-- start --
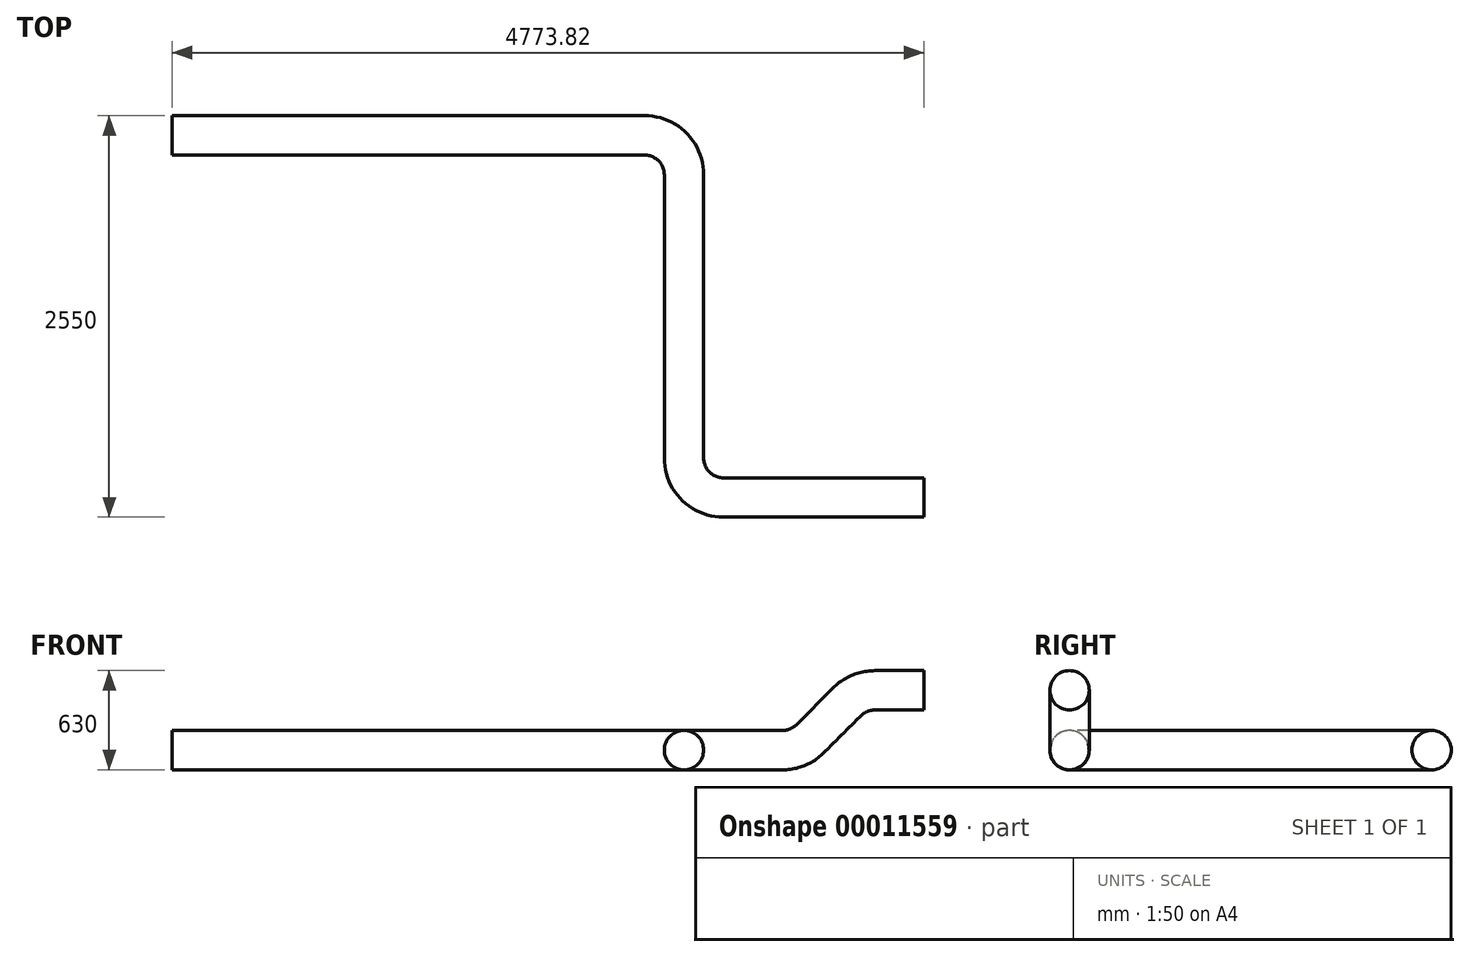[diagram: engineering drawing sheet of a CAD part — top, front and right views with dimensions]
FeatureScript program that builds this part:
annotation { "Feature Type Name" : "Feature", "Feature Type Description" : "" }
export const myFeature = defineFeature(function(context is Context, id is Id, definition is map)
    precondition{}
    {
        {
            var Q0;
            Q0=qCreatedBy(makeId("Right.planeOp"),FACE);
            var sketch = newSketch(context, id + "F0", { "sketchPlane" : qUnion([Q0])});
            skCircle(sketch, "E0", {"center": v(0, 0) * mm, "radius": 125 * mm});
            skSolve(sketch);
        }
        {
            var Q0;
            Q0=qCreatedBy(makeId("Front.planeOp"),FACE);
            var sketch = newSketch(context, id + "F1", { "sketchPlane" : qUnion([Q0])});
            skLineSegment(sketch, "E1", {"start": v(0, 0) * mm, "end": v(-311.67, 0) * mm});
            skLineSegment(sketch, "E2", {"start": v(-488.45, -73.22) * mm, "end": v(-722, -306.78) * mm});
            skLineSegment(sketch, "E3", {"start": v(-898.78, -380) * mm, "end": v(-1095.22, -380) * mm});
            skArc(sketch, "E4.filletArc", {"start": v(-311.67, 0) * mm, "mid": v(-407.34, -19.03) * mm, "end": v(-488.45, -73.22) * mm});
            skArc(sketch, "E5.filletArc", {"start": v(-898.78, -380) * mm, "mid": v(-803.1, -360.97) * mm, "end": v(-722, -306.78) * mm});
            skSolve(sketch);
        }
        {
            var Q0;
            Q0 = qSketchRegion(id + "F0", true);
            var Q1;
            Q1 = qBodyType(qCreatedBy(id + "F1" ,EDGE), BodyType.WIRE);
            sweep(context, id + "F2", {"profiles" : qUnion([Q0]), "path" : qUnion([Q1])});
        }
        {
            var Q0;
            Q0=qCreatedBy(makeId("Top.planeOp"),FACE);
            cPlane(context, id + "F3", {"entities" : qUnion([Q0]), "cplaneType" : CPlaneType.OFFSET, "offset" : 380 * mm, "oppositeDirection" : true, "width" : 150 * mm, "height" : 150 * mm});
        }
        {
            var Q0;
            Q0=qCreatedBy(id+"F3.planeOp",FACE);
            var sketch = newSketch(context, id + "F4", { "sketchPlane" : qUnion([Q0])});
            skLineSegment(sketch, "E6", {"start": v(-1095.22, 0) * mm, "end": v(-1273.82, 0) * mm});
            skLineSegment(sketch, "E7", {"start": v(-1523.82, 250) * mm, "end": v(-1523.82, 2050) * mm});
            skLineSegment(sketch, "E8", {"start": v(-1773.82, 2300) * mm, "end": v(-4773.82, 2300) * mm});
            skPoint(sketch, "E9.visualSharp", {"position": v(-1523.82, 2300) * mm});
            skArc(sketch, "E9.filletArc", {"start": v(-1523.82, 2050) * mm, "mid": v(-1597.04, 2226.78) * mm, "end": v(-1773.82, 2300) * mm});
            skPoint(sketch, "E10.visualSharp", {"position": v(-1523.82, 0) * mm});
            skArc(sketch, "E10.filletArc", {"start": v(-1523.82, 250) * mm, "mid": v(-1450.6, 73.22) * mm, "end": v(-1273.82, 0) * mm});
            skSolve(sketch);
        }
        {
            var Q0;
            Q0=makeQuery(id+"F2.opSweep","CAP_FACE",FACE,{"disambiguationData":[OSD([sQuery(id+"F0.wireOp",EDGE,"E0"),sQuery(id+"F1.wireOp",VERTEX,"E3.end")])],"isStart":false});
            var Q1;
            Q1 = qBodyType(qCreatedBy(id + "F4" ,EDGE), BodyType.WIRE);
            sweep(context, id + "F5", {"operationType" : NewBodyOperationType.ADD, "profiles" : qUnion([Q0]), "path" : qUnion([Q1])});
        }
    });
-- end --
**INSTRUCTION**. Turn the records, from their start through the line containing "v(-407.34, -19.03) *", into a Markdown table with a Row column numbering each line and a Line column holding its text. Skip blank lines, and leave the pictures out.

**COMPLETE RESPONSE**.
| Row | Line |
|---|---|
| 1 | [diagram: engineering drawing sheet of a CAD part — top, front and right views with dimensions] |
| 2 | FeatureScript program that builds this part: |
| 3 | annotation { "Feature Type Name" : "Feature", "Feature Type Description" : "" } |
| 4 | export const myFeature = defineFeature(function(context is Context, id is Id, definition is map) |
| 5 |     precondition{} |
| 6 |     { |
| 7 |         { |
| 8 |             var Q0; |
| 9 |             Q0=qCreatedBy(makeId("Right.planeOp"),FACE); |
| 10 |             var sketch = newSketch(context, id + "F0", { "sketchPlane" : qUnion([Q0])}); |
| 11 |             skCircle(sketch, "E0", {"center": v(0, 0) * mm, "radius": 125 * mm}); |
| 12 |             skSolve(sketch); |
| 13 |         } |
| 14 |         { |
| 15 |             var Q0; |
| 16 |             Q0=qCreatedBy(makeId("Front.planeOp"),FACE); |
| 17 |             var sketch = newSketch(context, id + "F1", { "sketchPlane" : qUnion([Q0])}); |
| 18 |             skLineSegment(sketch, "E1", {"start": v(0, 0) * mm, "end": v(-311.67, 0) * mm}); |
| 19 |             skLineSegment(sketch, "E2", {"start": v(-488.45, -73.22) * mm, "end": v(-722, -306.78) * mm}); |
| 20 |             skLineSegment(sketch, "E3", {"start": v(-898.78, -380) * mm, "end": v(-1095.22, -380) * mm}); |
| 21 |             skArc(sketch, "E4.filletArc", {"start": v(-311.67, 0) * mm, "mid": v(-407.34, -19.03) * mm, "end": v(-488.45, -73.22) * mm}); |